With early diagnosis and aggressive intervention, outcomes for
children who develop bacterial endocarditis are generally positive.
Left untreated, this infection can be fatal. Preventing it from occurring
is the main goal.

How can bacterial endocarditis be prevented?

You can prevent your child getting bacterial endocarditis by taking
these simple steps.
Take good care of your childs teeth. These instructions will help you
keep your childs teeth healthy and avoid infection in the mouth.

Start early. Get your baby used to having a clean mouth. Wipe his gums gently with a damp face cloth after every
feeding. This will help your baby get used to having his gums touched, and they will become less sensitive. You should
start wiping his teeth as soon as your baby gets them. This starts when your baby is about 6 months old. Usually, you can
use a toothbrush to clean your babys teeth when he is 1 year old.
Do not let your baby or child sleep with a bottle of milk or juice. A bottle of water is okay because it does not have
sugar that can cause cavities. Breastfeeding or bottle-feeding on demand, which means when your baby wants it, can
also cause cavities. You should clean your babys teeth after you breastfeed or bottle-feed your baby.
If your baby usually falls asleep right after the last breastfeeding or bottle-feeding, make sure you clean his teeth
just before you give him this last feeding.
Do not use toothpaste to clean your childs teeth until your child is 2 years old. Too much fluoride may harm your
childs teeth. Your young child needs only a little fluoride. Use infant toothpaste with very little fluoride. While your child is
between 2 and 6 years old, he should use toothpaste only in very small amounts, or use a toothpaste with little fluoride.
(Fluoride is a mineral in toothpaste that helps keep the teeth healthy.)
Make sure your child brushes his teeth after every meal and snack. Your child should also brush his teeth after
taking liquid medicine. Liquid medicine may have a lot of sugar that needs to be cleaned away.
Get your child to start flossing his teeth when his back teeth touch each other. Your child will need help flossing
until he gets used to doing it. Make sure your child flosses the teeth that touch each other. A toothbrush cannot clean
between these teeth. During a visit to the dentists office, ask the dentist to show your child how to floss properly.
Take your child to the dentist for regular check-ups and make sure you tell the dentist about your child's heart
condition.
Make sure your child takes antibiotics before any treatment that may cause him to get bacterial endocarditis.

Supplied entries —
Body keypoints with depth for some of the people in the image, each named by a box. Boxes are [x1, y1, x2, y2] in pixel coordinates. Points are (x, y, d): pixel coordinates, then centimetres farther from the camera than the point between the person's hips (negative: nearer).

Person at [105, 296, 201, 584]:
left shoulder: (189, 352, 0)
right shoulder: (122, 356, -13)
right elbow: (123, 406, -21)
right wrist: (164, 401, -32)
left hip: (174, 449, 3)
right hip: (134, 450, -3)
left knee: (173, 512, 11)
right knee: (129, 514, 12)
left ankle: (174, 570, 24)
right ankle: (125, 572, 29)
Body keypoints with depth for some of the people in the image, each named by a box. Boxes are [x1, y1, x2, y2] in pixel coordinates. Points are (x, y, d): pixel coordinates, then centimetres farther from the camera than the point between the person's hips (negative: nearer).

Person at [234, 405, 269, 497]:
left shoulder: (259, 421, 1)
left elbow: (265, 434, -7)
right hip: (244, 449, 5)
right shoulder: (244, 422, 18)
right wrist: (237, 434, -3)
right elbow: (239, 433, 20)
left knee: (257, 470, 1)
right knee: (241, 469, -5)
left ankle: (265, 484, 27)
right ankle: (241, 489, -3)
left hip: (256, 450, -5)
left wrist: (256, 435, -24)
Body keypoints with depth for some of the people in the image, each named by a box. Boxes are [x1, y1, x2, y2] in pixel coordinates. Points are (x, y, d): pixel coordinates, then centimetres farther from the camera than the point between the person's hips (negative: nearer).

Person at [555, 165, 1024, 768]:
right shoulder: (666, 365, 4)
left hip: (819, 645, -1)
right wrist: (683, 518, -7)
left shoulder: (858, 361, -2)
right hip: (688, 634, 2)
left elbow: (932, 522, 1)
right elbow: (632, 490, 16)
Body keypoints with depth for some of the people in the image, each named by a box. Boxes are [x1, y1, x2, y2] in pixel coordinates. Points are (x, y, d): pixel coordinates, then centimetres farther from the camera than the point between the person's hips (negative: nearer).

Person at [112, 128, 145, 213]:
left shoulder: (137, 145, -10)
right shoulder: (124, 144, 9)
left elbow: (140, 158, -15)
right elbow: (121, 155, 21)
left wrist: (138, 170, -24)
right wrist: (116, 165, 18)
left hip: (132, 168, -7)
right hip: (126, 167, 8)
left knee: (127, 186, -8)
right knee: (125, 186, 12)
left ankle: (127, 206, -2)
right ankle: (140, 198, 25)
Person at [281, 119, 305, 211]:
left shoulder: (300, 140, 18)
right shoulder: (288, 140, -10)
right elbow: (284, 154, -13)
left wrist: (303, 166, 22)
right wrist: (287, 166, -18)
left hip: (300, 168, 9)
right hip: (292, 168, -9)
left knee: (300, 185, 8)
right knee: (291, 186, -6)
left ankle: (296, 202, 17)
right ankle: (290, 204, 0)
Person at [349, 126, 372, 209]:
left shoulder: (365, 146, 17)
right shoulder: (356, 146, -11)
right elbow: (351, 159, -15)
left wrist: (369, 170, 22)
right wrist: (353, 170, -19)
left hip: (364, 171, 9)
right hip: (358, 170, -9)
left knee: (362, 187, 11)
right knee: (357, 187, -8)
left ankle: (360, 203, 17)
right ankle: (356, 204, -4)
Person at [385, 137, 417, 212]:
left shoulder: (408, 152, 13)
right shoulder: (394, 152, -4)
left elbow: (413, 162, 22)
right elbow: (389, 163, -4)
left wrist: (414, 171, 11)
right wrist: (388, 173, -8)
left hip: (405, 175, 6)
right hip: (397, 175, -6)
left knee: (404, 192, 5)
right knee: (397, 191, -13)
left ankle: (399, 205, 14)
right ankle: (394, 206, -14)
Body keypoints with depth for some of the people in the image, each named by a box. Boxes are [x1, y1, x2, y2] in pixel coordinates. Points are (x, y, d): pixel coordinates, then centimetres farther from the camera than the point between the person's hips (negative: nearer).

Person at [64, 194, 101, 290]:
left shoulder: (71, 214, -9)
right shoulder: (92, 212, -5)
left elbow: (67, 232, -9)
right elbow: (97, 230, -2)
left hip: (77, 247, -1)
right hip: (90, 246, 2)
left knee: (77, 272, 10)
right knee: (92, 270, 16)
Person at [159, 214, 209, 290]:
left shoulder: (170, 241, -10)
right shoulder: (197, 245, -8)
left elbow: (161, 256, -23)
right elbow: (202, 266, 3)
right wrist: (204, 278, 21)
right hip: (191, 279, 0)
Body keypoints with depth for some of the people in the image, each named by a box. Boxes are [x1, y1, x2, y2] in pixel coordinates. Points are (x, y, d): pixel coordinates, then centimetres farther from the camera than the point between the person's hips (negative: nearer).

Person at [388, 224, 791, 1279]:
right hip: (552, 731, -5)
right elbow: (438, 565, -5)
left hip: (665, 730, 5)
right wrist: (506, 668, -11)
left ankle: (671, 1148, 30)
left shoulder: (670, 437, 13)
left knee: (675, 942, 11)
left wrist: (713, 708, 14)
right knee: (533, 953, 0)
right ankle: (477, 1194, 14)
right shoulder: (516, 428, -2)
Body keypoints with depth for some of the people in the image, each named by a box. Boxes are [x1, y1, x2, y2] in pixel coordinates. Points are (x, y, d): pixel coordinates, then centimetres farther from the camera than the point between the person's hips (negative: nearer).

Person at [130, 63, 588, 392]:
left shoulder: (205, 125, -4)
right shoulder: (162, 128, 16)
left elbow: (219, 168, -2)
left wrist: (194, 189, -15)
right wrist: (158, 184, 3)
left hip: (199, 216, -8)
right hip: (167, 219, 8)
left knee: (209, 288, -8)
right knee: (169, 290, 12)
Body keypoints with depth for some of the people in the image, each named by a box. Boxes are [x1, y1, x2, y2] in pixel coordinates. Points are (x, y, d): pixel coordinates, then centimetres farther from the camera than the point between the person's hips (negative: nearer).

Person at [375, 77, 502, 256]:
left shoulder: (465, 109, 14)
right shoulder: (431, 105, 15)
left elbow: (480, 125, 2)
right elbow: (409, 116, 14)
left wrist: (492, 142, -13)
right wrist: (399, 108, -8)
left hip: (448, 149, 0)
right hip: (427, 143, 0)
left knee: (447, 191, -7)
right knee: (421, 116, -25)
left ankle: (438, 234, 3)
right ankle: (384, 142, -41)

Aim of the exercise — Reproduce the stretch of the passage on preventing bacterial endocarditis from "Do not let your" through "with little fluoride.".

Solution for this exercise —
Do not let your baby or child sleep with a bottle of milk or juice. A bottle of water is okay because it does not have
sugar that can cause cavities. Breastfeeding or bottle-feeding on demand, which means when your baby wants it, can
also cause cavities. You should clean your babys teeth after you breastfeed or bottle-feed your baby.
If your baby usually falls asleep right after the last breastfeeding or bottle-feeding, make sure you clean his teeth
just before you give him this last feeding.
Do not use toothpaste to clean your childs teeth until your child is 2 years old. Too much fluoride may harm your
childs teeth. Your young child needs only a little fluoride. Use infant toothpaste with very little fluoride. While your child is
between 2 and 6 years old, he should use toothpaste only in very small amounts, or use a toothpaste with little fluoride.